(YOUR INSTRUCTIONS)
Put the lines below, starting with the line that contains "46.223.3.136:Germany: [ovpn config](vpn/46_223_3_136.ovpn)" and continuing through the line that contains "106.146.226.151:Japan: [ovpn config](vpn/106_146_226_151.ovpn)", into a Markdown table with the columns Row and Line. Give each row a number, skip blank lines, and include no other lines.

>>>

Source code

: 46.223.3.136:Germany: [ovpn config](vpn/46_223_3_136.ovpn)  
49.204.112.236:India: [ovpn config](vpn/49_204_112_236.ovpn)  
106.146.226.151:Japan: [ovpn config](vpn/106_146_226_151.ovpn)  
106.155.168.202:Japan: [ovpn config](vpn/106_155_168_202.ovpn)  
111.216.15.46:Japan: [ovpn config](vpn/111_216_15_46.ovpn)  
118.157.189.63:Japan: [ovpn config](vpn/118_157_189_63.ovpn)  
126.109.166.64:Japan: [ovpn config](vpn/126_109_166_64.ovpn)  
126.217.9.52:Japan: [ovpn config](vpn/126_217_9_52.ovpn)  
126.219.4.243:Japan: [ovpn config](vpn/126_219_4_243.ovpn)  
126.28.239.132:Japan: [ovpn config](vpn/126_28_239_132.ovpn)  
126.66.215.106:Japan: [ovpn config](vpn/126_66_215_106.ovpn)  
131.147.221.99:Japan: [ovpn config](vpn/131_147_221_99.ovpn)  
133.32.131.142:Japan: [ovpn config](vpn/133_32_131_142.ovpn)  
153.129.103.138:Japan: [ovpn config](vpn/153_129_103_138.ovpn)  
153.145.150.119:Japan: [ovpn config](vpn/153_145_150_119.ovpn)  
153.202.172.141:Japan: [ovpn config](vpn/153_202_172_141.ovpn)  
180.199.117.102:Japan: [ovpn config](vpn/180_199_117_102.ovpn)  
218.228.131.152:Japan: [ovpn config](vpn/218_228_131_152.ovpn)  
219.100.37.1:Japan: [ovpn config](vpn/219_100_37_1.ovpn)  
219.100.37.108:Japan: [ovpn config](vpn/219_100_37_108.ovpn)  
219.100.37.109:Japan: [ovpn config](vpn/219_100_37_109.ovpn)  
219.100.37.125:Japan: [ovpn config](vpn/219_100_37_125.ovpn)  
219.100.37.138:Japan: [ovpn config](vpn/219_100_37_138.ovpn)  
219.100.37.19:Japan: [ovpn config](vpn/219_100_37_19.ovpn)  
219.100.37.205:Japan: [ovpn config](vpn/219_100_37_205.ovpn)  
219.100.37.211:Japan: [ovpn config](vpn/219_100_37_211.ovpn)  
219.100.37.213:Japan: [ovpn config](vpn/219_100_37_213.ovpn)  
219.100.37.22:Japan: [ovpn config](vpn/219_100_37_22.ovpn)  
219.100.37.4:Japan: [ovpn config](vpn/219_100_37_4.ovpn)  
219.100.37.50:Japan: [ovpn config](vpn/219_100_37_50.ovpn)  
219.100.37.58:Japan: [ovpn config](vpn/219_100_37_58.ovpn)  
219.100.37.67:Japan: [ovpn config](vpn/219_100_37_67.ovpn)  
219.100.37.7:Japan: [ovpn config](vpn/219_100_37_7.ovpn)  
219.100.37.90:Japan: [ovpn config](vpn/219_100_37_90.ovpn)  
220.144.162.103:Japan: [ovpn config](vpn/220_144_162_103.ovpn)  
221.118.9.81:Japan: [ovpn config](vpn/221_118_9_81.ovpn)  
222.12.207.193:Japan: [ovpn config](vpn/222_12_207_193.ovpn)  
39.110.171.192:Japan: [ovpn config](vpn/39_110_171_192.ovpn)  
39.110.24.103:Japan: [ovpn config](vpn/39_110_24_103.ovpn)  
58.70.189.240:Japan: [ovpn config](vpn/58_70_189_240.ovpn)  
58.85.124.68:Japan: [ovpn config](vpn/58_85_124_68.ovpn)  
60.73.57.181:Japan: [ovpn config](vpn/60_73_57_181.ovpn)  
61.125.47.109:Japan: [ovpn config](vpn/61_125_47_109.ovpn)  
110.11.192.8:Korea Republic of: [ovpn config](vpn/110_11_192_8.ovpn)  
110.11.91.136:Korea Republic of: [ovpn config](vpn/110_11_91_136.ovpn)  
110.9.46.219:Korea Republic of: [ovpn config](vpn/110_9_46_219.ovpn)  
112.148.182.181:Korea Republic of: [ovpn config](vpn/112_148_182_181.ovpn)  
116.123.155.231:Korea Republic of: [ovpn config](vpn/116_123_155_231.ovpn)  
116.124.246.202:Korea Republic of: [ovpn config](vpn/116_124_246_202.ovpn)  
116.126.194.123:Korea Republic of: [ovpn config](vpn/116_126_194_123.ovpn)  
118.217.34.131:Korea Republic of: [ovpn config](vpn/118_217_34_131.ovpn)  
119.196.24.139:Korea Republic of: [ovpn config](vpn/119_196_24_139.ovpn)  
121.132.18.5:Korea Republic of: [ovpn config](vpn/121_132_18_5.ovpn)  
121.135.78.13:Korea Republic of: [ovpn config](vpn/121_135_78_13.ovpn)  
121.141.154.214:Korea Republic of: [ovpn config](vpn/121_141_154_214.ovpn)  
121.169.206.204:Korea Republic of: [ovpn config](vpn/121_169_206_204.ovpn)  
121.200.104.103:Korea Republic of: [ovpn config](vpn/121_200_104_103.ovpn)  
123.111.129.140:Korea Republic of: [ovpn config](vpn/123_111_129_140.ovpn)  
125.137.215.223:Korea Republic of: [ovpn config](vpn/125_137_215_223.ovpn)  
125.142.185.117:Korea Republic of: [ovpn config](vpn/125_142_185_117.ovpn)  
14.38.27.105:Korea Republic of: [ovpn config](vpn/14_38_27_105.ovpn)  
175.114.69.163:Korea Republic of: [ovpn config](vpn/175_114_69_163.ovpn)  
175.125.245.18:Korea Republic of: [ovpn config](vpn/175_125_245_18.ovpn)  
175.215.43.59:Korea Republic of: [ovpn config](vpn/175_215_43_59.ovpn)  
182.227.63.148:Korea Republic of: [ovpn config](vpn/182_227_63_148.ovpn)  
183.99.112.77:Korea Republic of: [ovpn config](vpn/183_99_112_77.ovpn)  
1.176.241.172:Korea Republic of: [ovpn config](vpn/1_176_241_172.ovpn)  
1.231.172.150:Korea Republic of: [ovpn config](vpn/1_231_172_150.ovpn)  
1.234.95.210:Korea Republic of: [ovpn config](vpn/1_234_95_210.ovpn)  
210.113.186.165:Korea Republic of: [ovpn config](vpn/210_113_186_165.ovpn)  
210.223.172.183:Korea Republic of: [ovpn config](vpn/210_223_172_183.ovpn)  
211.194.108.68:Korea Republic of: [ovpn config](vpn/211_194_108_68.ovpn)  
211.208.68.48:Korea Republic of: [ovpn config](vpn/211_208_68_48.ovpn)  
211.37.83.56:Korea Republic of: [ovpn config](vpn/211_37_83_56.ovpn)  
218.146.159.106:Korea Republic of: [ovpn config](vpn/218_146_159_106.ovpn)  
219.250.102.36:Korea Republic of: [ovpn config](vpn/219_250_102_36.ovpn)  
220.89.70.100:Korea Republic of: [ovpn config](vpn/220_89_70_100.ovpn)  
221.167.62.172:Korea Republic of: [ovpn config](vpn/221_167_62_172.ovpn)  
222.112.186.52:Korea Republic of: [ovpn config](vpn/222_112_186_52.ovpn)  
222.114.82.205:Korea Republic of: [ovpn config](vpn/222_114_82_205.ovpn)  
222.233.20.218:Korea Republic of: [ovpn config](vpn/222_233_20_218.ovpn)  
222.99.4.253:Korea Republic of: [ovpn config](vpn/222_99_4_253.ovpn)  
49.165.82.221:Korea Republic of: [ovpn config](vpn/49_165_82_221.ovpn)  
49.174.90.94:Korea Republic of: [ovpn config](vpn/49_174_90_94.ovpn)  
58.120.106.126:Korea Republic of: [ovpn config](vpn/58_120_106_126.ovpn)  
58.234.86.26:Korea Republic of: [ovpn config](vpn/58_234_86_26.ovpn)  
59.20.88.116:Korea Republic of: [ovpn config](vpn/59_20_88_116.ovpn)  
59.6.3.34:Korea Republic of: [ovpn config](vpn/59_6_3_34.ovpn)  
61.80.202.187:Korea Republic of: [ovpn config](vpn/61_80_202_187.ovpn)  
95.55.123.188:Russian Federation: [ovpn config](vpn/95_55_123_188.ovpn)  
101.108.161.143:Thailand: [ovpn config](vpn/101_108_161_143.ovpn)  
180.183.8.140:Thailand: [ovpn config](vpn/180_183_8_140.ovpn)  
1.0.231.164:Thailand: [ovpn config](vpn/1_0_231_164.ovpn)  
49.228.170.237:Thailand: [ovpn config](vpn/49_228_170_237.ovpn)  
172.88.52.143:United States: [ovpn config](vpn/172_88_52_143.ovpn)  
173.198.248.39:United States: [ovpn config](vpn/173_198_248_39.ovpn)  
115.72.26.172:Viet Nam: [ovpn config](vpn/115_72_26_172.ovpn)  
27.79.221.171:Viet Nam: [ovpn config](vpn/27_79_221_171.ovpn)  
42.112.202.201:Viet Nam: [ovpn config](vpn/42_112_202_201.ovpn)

<<<

(REPLY TO THE EXERCISE)
| Row | Line |
|---|---|
| 1 | : 46.223.3.136:Germany: [ovpn config](vpn/46_223_3_136.ovpn)   |
| 2 | 49.204.112.236:India: [ovpn config](vpn/49_204_112_236.ovpn)   |
| 3 | 106.146.226.151:Japan: [ovpn config](vpn/106_146_226_151.ovpn)   |